:: PAGE EXCERPT ::
* * * * *

기본 콘텐츠로 건너뛰기

[python] What is a metaclass in Python?

source:http://stackoverflow.com/questions/100003/what-is-a-metaclass-in-python

Classes as objects

Before understanding metaclasses, you need to master classes in Python. And Python has a very peculiar idea of what classes are, borrowed from the Smalltalk language.
In most languages, classes are just pieces of code that describe how to produce an object. That's kinda true in Python too:
>>> class ObjectCreator(object):
...       pass
... 

>>> my_object = ObjectCreator()
>>> print(my_object)
<__main__.ObjectCreator object at 0x8974f2c>
But classes are more than that in Python. Classes are objects too.
Yes, objects.
As soon as you use the keyword class, Python executes it and creates an OBJECT. The instruction
>>> class ObjectCreator(object):
...       pass
... 
creates in memory an object with the name "ObjectCreator".

* * * * *

:: TASKS ::
1. In the Python classes excerpt, which language did Python borrow its idea of classes from?
2. Transcribe the Python classes excerpt from "기본 콘텐츠로 건너뛰기" to "the Smalltalk language.".
Base your answers only on the Python classes excerpt.

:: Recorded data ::
* * * * *

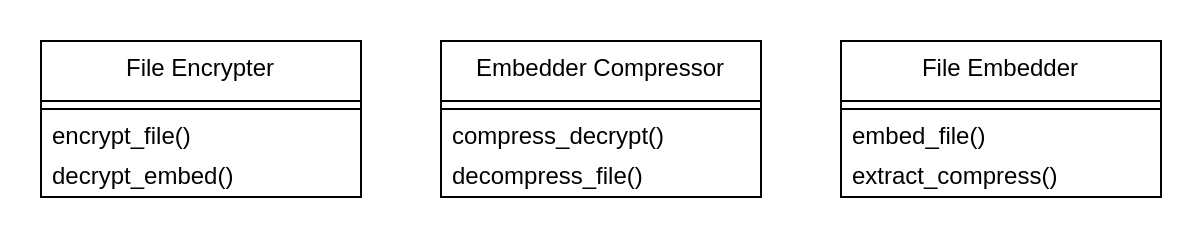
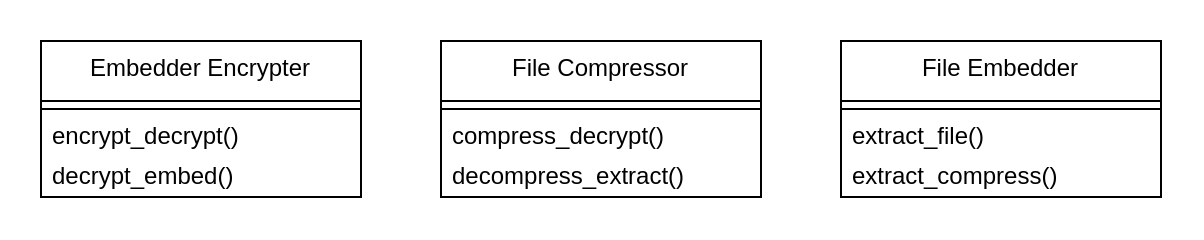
  <mxCell id="0" />
  <mxCell id="1" parent="0" />
- <mxCell id="2" value="File Encrypter" style="swimlane;fontStyle=0;align=center;verticalAlign=top;childLayout=stackLayout;horizontal=1;startSize=30;horizontalStack=0;resizeParent=1;resizeParentMax=0;resizeLast=0;collapsible=0;marginBottom=0;html=1;whiteSpace=wrap;" vertex="1" parent="1"><mxGeometry x="20" y="20" width="160" height="78" as="geometry" /></mxCell>
+ <mxCell id="2" value="Embedder Encrypter" style="swimlane;fontStyle=0;align=center;verticalAlign=top;childLayout=stackLayout;horizontal=1;startSize=30;horizontalStack=0;resizeParent=1;resizeParentMax=0;resizeLast=0;collapsible=0;marginBottom=0;html=1;whiteSpace=wrap;" vertex="1" parent="1"><mxGeometry x="20" y="20" width="160" height="78" as="geometry" /></mxCell>
  <mxCell id="3" value="" style="line;strokeWidth=1;fillColor=none;align=left;verticalAlign=middle;spacingTop=-1;spacingLeft=3;spacingRight=3;rotatable=0;labelPosition=right;points=[];portConstraint=eastwest;" vertex="1" parent="2"><mxGeometry y="30" width="160" height="8" as="geometry" /></mxCell>
- <mxCell id="4" value="encrypt_file()" style="text;html=1;strokeColor=none;fillColor=none;align=left;verticalAlign=middle;spacingLeft=4;spacingRight=4;overflow=hidden;rotatable=0;points=[[0,0.5],[1,0.5]];portConstraint=eastwest;whiteSpace=wrap;" vertex="1" parent="2"><mxGeometry y="38" width="160" height="20" as="geometry" /></mxCell>
+ <mxCell id="4" value="encrypt_decrypt()" style="text;html=1;strokeColor=none;fillColor=none;align=left;verticalAlign=middle;spacingLeft=4;spacingRight=4;overflow=hidden;rotatable=0;points=[[0,0.5],[1,0.5]];portConstraint=eastwest;whiteSpace=wrap;" vertex="1" parent="2"><mxGeometry y="38" width="160" height="20" as="geometry" /></mxCell>
  <mxCell id="5" value="&lt;div&gt;decrypt_embed()&lt;/div&gt;" style="text;html=1;strokeColor=none;fillColor=none;align=left;verticalAlign=middle;spacingLeft=4;spacingRight=4;overflow=hidden;rotatable=0;points=[[0,0.5],[1,0.5]];portConstraint=eastwest;whiteSpace=wrap;" vertex="1" parent="2"><mxGeometry y="58" width="160" height="20" as="geometry" /></mxCell>
- <mxCell id="6" value="Embedder Compressor" style="swimlane;fontStyle=0;align=center;verticalAlign=top;childLayout=stackLayout;horizontal=1;startSize=30;horizontalStack=0;resizeParent=1;resizeParentMax=0;resizeLast=0;collapsible=0;marginBottom=0;html=1;whiteSpace=wrap;" vertex="1" parent="1"><mxGeometry x="220" y="20" width="160" height="78" as="geometry" /></mxCell>
+ <mxCell id="6" value="File Compressor" style="swimlane;fontStyle=0;align=center;verticalAlign=top;childLayout=stackLayout;horizontal=1;startSize=30;horizontalStack=0;resizeParent=1;resizeParentMax=0;resizeLast=0;collapsible=0;marginBottom=0;html=1;whiteSpace=wrap;" vertex="1" parent="1"><mxGeometry x="220" y="20" width="160" height="78" as="geometry" /></mxCell>
  <mxCell id="7" value="" style="line;strokeWidth=1;fillColor=none;align=left;verticalAlign=middle;spacingTop=-1;spacingLeft=3;spacingRight=3;rotatable=0;labelPosition=right;points=[];portConstraint=eastwest;" vertex="1" parent="6"><mxGeometry y="30" width="160" height="8" as="geometry" /></mxCell>
  <mxCell id="8" value="&lt;div&gt;compress_decrypt()&lt;/div&gt;" style="text;html=1;strokeColor=none;fillColor=none;align=left;verticalAlign=middle;spacingLeft=4;spacingRight=4;overflow=hidden;rotatable=0;points=[[0,0.5],[1,0.5]];portConstraint=eastwest;whiteSpace=wrap;" vertex="1" parent="6"><mxGeometry y="38" width="160" height="20" as="geometry" /></mxCell>
- <mxCell id="9" value="decompress_file()" style="text;html=1;strokeColor=none;fillColor=none;align=left;verticalAlign=middle;spacingLeft=4;spacingRight=4;overflow=hidden;rotatable=0;points=[[0,0.5],[1,0.5]];portConstraint=eastwest;whiteSpace=wrap;" vertex="1" parent="6"><mxGeometry y="58" width="160" height="20" as="geometry" /></mxCell>
+ <mxCell id="9" value="decompress_extract()" style="text;html=1;strokeColor=none;fillColor=none;align=left;verticalAlign=middle;spacingLeft=4;spacingRight=4;overflow=hidden;rotatable=0;points=[[0,0.5],[1,0.5]];portConstraint=eastwest;whiteSpace=wrap;" vertex="1" parent="6"><mxGeometry y="58" width="160" height="20" as="geometry" /></mxCell>
  <mxCell id="10" value="File Embedder" style="swimlane;fontStyle=0;align=center;verticalAlign=top;childLayout=stackLayout;horizontal=1;startSize=30;horizontalStack=0;resizeParent=1;resizeParentMax=0;resizeLast=0;collapsible=0;marginBottom=0;html=1;whiteSpace=wrap;" vertex="1" parent="1"><mxGeometry x="420" y="20" width="160" height="78" as="geometry" /></mxCell>
  <mxCell id="11" value="" style="line;strokeWidth=1;fillColor=none;align=left;verticalAlign=middle;spacingTop=-1;spacingLeft=3;spacingRight=3;rotatable=0;labelPosition=right;points=[];portConstraint=eastwest;" vertex="1" parent="10"><mxGeometry y="30" width="160" height="8" as="geometry" /></mxCell>
- <mxCell id="12" value="embed_file()" style="text;html=1;strokeColor=none;fillColor=none;align=left;verticalAlign=middle;spacingLeft=4;spacingRight=4;overflow=hidden;rotatable=0;points=[[0,0.5],[1,0.5]];portConstraint=eastwest;whiteSpace=wrap;" vertex="1" parent="10"><mxGeometry y="38" width="160" height="20" as="geometry" /></mxCell>
+ <mxCell id="12" value="extract_file()" style="text;html=1;strokeColor=none;fillColor=none;align=left;verticalAlign=middle;spacingLeft=4;spacingRight=4;overflow=hidden;rotatable=0;points=[[0,0.5],[1,0.5]];portConstraint=eastwest;whiteSpace=wrap;" vertex="1" parent="10"><mxGeometry y="38" width="160" height="20" as="geometry" /></mxCell>
  <mxCell id="13" value="extract_compress()" style="text;html=1;strokeColor=none;fillColor=none;align=left;verticalAlign=middle;spacingLeft=4;spacingRight=4;overflow=hidden;rotatable=0;points=[[0,0.5],[1,0.5]];portConstraint=eastwest;whiteSpace=wrap;" vertex="1" parent="10"><mxGeometry y="58" width="160" height="20" as="geometry" /></mxCell>
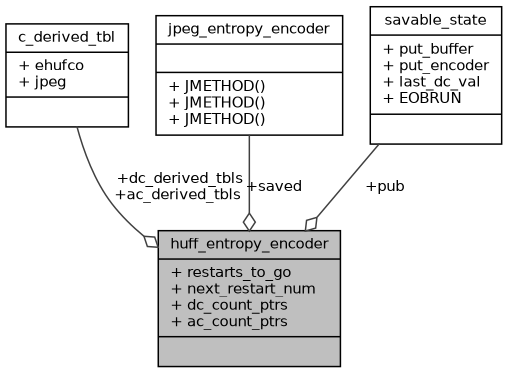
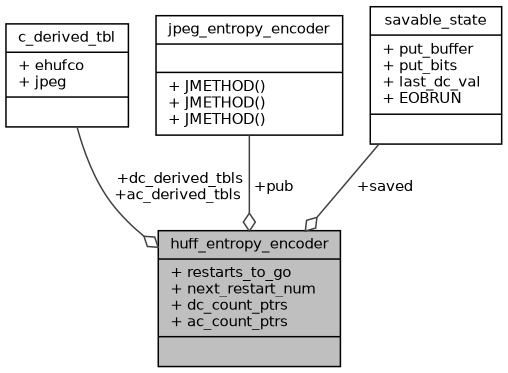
  digraph {
    node [color=black fillcolor=white fontname=Helvetica fontsize=10 shape=record style=filled]
    edge [arrowhead=odiamond color=grey25 fontname=Helvetica fontsize=10 labelfontname=Helvetica labelfontsize=10 style=solid]
    n1 [fillcolor=grey75 fontcolor=black height=0.2 label="{huff_entropy_encoder\n|+ restarts_to_go\l+ next_restart_num\l+ dc_count_ptrs\l+ ac_count_ptrs\l|}" width=0.4]
    n2 [height=0.2 label="{c_derived_tbl\n|+ ehufco\l+ jpeg\l|}" width=0.4]
    n3 [height=0.2 label="{jpeg_entropy_encoder\n||+ JMETHOD()\l+ JMETHOD()\l+ JMETHOD()\l}" width=0.4]
-   n4 [height=0.2 label="{savable_state\n|+ put_buffer\l+ put_encoder\l+ last_dc_val\l+ EOBRUN\l|}" width=0.4]
+   n4 [height=0.2 label="{savable_state\n|+ put_buffer\l+ put_bits\l+ last_dc_val\l+ EOBRUN\l|}" width=0.4]
    n2 -> n1 [label=" +dc_derived_tbls\n+ac_derived_tbls"]
-   n3 -> n1 [label=" +saved"]
-   n4 -> n1 [label=" +pub"]
+   n3 -> n1 [label=" +pub"]
+   n4 -> n1 [label=" +saved"]
  }
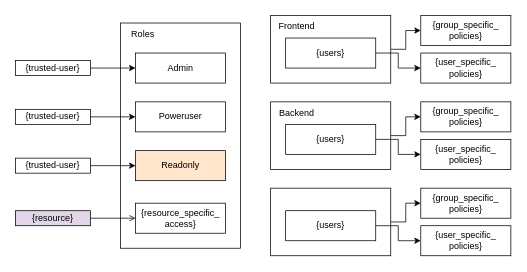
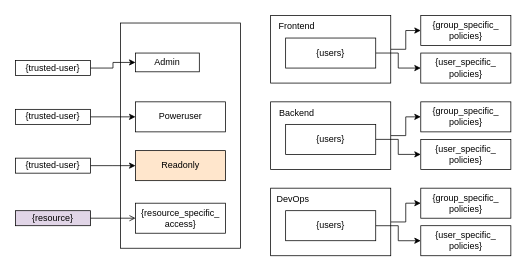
  <mxCell id="0" />
  <mxCell id="1" parent="0" />
  <mxCell id="2" value="" style="rounded=0;whiteSpace=wrap;html=1;" vertex="1" parent="1"><mxGeometry x="160" y="30" width="160" height="300" as="geometry" /></mxCell>
- <mxCell id="3" value="Roles" style="text;html=1;strokeColor=none;fillColor=none;align=center;verticalAlign=middle;whiteSpace=wrap;rounded=0;" vertex="1" parent="1"><mxGeometry x="160" y="30" width="60" height="30" as="geometry" /></mxCell>
- <mxCell id="4" value="Admin" style="rounded=0;whiteSpace=wrap;html=1;" vertex="1" parent="1"><mxGeometry x="180" y="70" width="120" height="40" as="geometry" /></mxCell>
+ <mxCell id="4" value="Admin" style="rounded=0;whiteSpace=wrap;html=1;" vertex="1" parent="1"><mxGeometry x="180" y="70" width="85" height="25" as="geometry" /></mxCell>
  <mxCell id="5" value="Poweruser" style="rounded=0;whiteSpace=wrap;html=1;" vertex="1" parent="1"><mxGeometry x="180" y="135" width="120" height="40" as="geometry" /></mxCell>
  <mxCell id="6" value="Readonly" style="rounded=0;whiteSpace=wrap;html=1;fillColor=#ffe6cc;" vertex="1" parent="1"><mxGeometry x="180" y="200" width="120" height="40" as="geometry" /></mxCell>
  <mxCell id="7" style="edgeStyle=orthogonalEdgeStyle;rounded=0;orthogonalLoop=1;jettySize=auto;html=1;entryX=0;entryY=0.5;entryDx=0;entryDy=0;" edge="1" parent="1" source="8" target="4"><mxGeometry relative="1" as="geometry" /></mxCell>
  <mxCell id="8" value="{trusted-user}" style="rounded=0;whiteSpace=wrap;html=1;" vertex="1" parent="1"><mxGeometry x="20" y="80" width="100" height="20" as="geometry" /></mxCell>
  <mxCell id="9" style="edgeStyle=orthogonalEdgeStyle;rounded=0;orthogonalLoop=1;jettySize=auto;html=1;entryX=0;entryY=0.5;entryDx=0;entryDy=0;" edge="1" parent="1" source="10"><mxGeometry relative="1" as="geometry"><mxPoint x="180" y="155" as="targetPoint" /></mxGeometry></mxCell>
  <mxCell id="10" value="{trusted-user}" style="rounded=0;whiteSpace=wrap;html=1;" vertex="1" parent="1"><mxGeometry x="20" y="145" width="100" height="20" as="geometry" /></mxCell>
  <mxCell id="11" style="edgeStyle=orthogonalEdgeStyle;rounded=0;orthogonalLoop=1;jettySize=auto;html=1;entryX=0;entryY=0.5;entryDx=0;entryDy=0;" edge="1" parent="1" source="12"><mxGeometry relative="1" as="geometry"><mxPoint x="180" y="220" as="targetPoint" /></mxGeometry></mxCell>
  <mxCell id="12" value="{trusted-user}" style="rounded=0;whiteSpace=wrap;html=1;" vertex="1" parent="1"><mxGeometry x="20" y="210" width="100" height="20" as="geometry" /></mxCell>
  <mxCell id="13" value="{resource_specific_&lt;br&gt;access}" style="rounded=0;whiteSpace=wrap;html=1;" vertex="1" parent="1"><mxGeometry x="180" y="270" width="120" height="40" as="geometry" /></mxCell>
  <mxCell id="14" style="edgeStyle=orthogonalEdgeStyle;rounded=0;orthogonalLoop=1;jettySize=auto;html=1;endArrow=open;" edge="1" parent="1" source="15" target="13"><mxGeometry relative="1" as="geometry" /></mxCell>
  <mxCell id="15" value="{resource}" style="rounded=0;whiteSpace=wrap;html=1;fillColor=#e1d5e7;" vertex="1" parent="1"><mxGeometry x="20" y="280" width="100" height="20" as="geometry" /></mxCell>
  <mxCell id="16" style="edgeStyle=orthogonalEdgeStyle;rounded=0;orthogonalLoop=1;jettySize=auto;html=1;exitX=1;exitY=0.5;exitDx=0;exitDy=0;entryX=0;entryY=0.5;entryDx=0;entryDy=0;" edge="1" parent="1" source="17" target="21"><mxGeometry relative="1" as="geometry" /></mxCell>
  <mxCell id="17" value="" style="rounded=0;whiteSpace=wrap;html=1;" vertex="1" parent="1"><mxGeometry x="360" y="20" width="160" height="90" as="geometry" /></mxCell>
  <mxCell id="18" style="edgeStyle=orthogonalEdgeStyle;rounded=0;orthogonalLoop=1;jettySize=auto;html=1;exitX=1;exitY=0.5;exitDx=0;exitDy=0;entryX=0;entryY=0.5;entryDx=0;entryDy=0;" edge="1" parent="1" source="19" target="22"><mxGeometry relative="1" as="geometry" /></mxCell>
  <mxCell id="19" value="{users}" style="rounded=0;whiteSpace=wrap;html=1;" vertex="1" parent="1"><mxGeometry x="380" y="50" width="120" height="40" as="geometry" /></mxCell>
  <mxCell id="20" value="Frontend" style="text;html=1;strokeColor=none;fillColor=none;align=center;verticalAlign=middle;whiteSpace=wrap;rounded=0;" vertex="1" parent="1"><mxGeometry x="360" y="20" width="70" height="30" as="geometry" /></mxCell>
  <mxCell id="21" value="{group_specific_ policies}" style="rounded=0;whiteSpace=wrap;html=1;" vertex="1" parent="1"><mxGeometry x="560" y="20" width="120" height="40" as="geometry" /></mxCell>
  <mxCell id="22" value="{user_specific_ policies}" style="rounded=0;whiteSpace=wrap;html=1;" vertex="1" parent="1"><mxGeometry x="560" y="70" width="120" height="40" as="geometry" /></mxCell>
  <mxCell id="23" style="edgeStyle=orthogonalEdgeStyle;rounded=0;orthogonalLoop=1;jettySize=auto;html=1;exitX=1;exitY=0.5;exitDx=0;exitDy=0;entryX=0;entryY=0.5;entryDx=0;entryDy=0;" edge="1" parent="1" source="24" target="28"><mxGeometry relative="1" as="geometry" /></mxCell>
  <mxCell id="24" value="" style="rounded=0;whiteSpace=wrap;html=1;" vertex="1" parent="1"><mxGeometry x="360" y="135" width="160" height="90" as="geometry" /></mxCell>
  <mxCell id="25" style="edgeStyle=orthogonalEdgeStyle;rounded=0;orthogonalLoop=1;jettySize=auto;html=1;exitX=1;exitY=0.5;exitDx=0;exitDy=0;entryX=0;entryY=0.5;entryDx=0;entryDy=0;" edge="1" parent="1" source="26" target="29"><mxGeometry relative="1" as="geometry" /></mxCell>
  <mxCell id="26" value="{users}" style="rounded=0;whiteSpace=wrap;html=1;" vertex="1" parent="1"><mxGeometry x="380" y="165" width="120" height="40" as="geometry" /></mxCell>
  <mxCell id="27" value="Backend" style="text;html=1;strokeColor=none;fillColor=none;align=center;verticalAlign=middle;whiteSpace=wrap;rounded=0;" vertex="1" parent="1"><mxGeometry x="360" y="135" width="70" height="30" as="geometry" /></mxCell>
  <mxCell id="28" value="{group_specific_ policies}" style="rounded=0;whiteSpace=wrap;html=1;" vertex="1" parent="1"><mxGeometry x="560" y="135" width="120" height="40" as="geometry" /></mxCell>
  <mxCell id="29" value="{user_specific_ policies}" style="rounded=0;whiteSpace=wrap;html=1;" vertex="1" parent="1"><mxGeometry x="560" y="185" width="120" height="40" as="geometry" /></mxCell>
  <mxCell id="30" style="edgeStyle=orthogonalEdgeStyle;rounded=0;orthogonalLoop=1;jettySize=auto;html=1;exitX=1;exitY=0.5;exitDx=0;exitDy=0;entryX=0;entryY=0.5;entryDx=0;entryDy=0;" edge="1" parent="1" source="31" target="35"><mxGeometry relative="1" as="geometry" /></mxCell>
  <mxCell id="31" value="" style="rounded=0;whiteSpace=wrap;html=1;" vertex="1" parent="1"><mxGeometry x="360" y="250" width="160" height="90" as="geometry" /></mxCell>
  <mxCell id="32" style="edgeStyle=orthogonalEdgeStyle;rounded=0;orthogonalLoop=1;jettySize=auto;html=1;exitX=1;exitY=0.5;exitDx=0;exitDy=0;entryX=0;entryY=0.5;entryDx=0;entryDy=0;" edge="1" parent="1" source="33" target="36"><mxGeometry relative="1" as="geometry" /></mxCell>
  <mxCell id="33" value="{users}" style="rounded=0;whiteSpace=wrap;html=1;" vertex="1" parent="1"><mxGeometry x="380" y="280" width="120" height="40" as="geometry" /></mxCell>
+ <mxCell id="34" value="DevOps" style="text;html=1;strokeColor=none;fillColor=none;align=center;verticalAlign=middle;whiteSpace=wrap;rounded=0;" vertex="1" parent="1"><mxGeometry x="360" y="250" width="60" height="30" as="geometry" /></mxCell>
  <mxCell id="35" value="{group_specific_ policies}" style="rounded=0;whiteSpace=wrap;html=1;" vertex="1" parent="1"><mxGeometry x="560" y="250" width="120" height="40" as="geometry" /></mxCell>
  <mxCell id="36" value="{user_specific_ policies}" style="rounded=0;whiteSpace=wrap;html=1;" vertex="1" parent="1"><mxGeometry x="560" y="300" width="120" height="40" as="geometry" /></mxCell>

* * * * *

:: EXERCISE ANSWERS ::
1. Smalltalk.

2.
기본 콘텐츠로 건너뛰기

[python] What is a metaclass in Python?

source:http://stackoverflow.com/questions/100003/what-is-a-metaclass-in-python

Classes as objects

Before understanding metaclasses, you need to master classes in Python. And Python has a very peculiar idea of what classes are, borrowed from the Smalltalk language.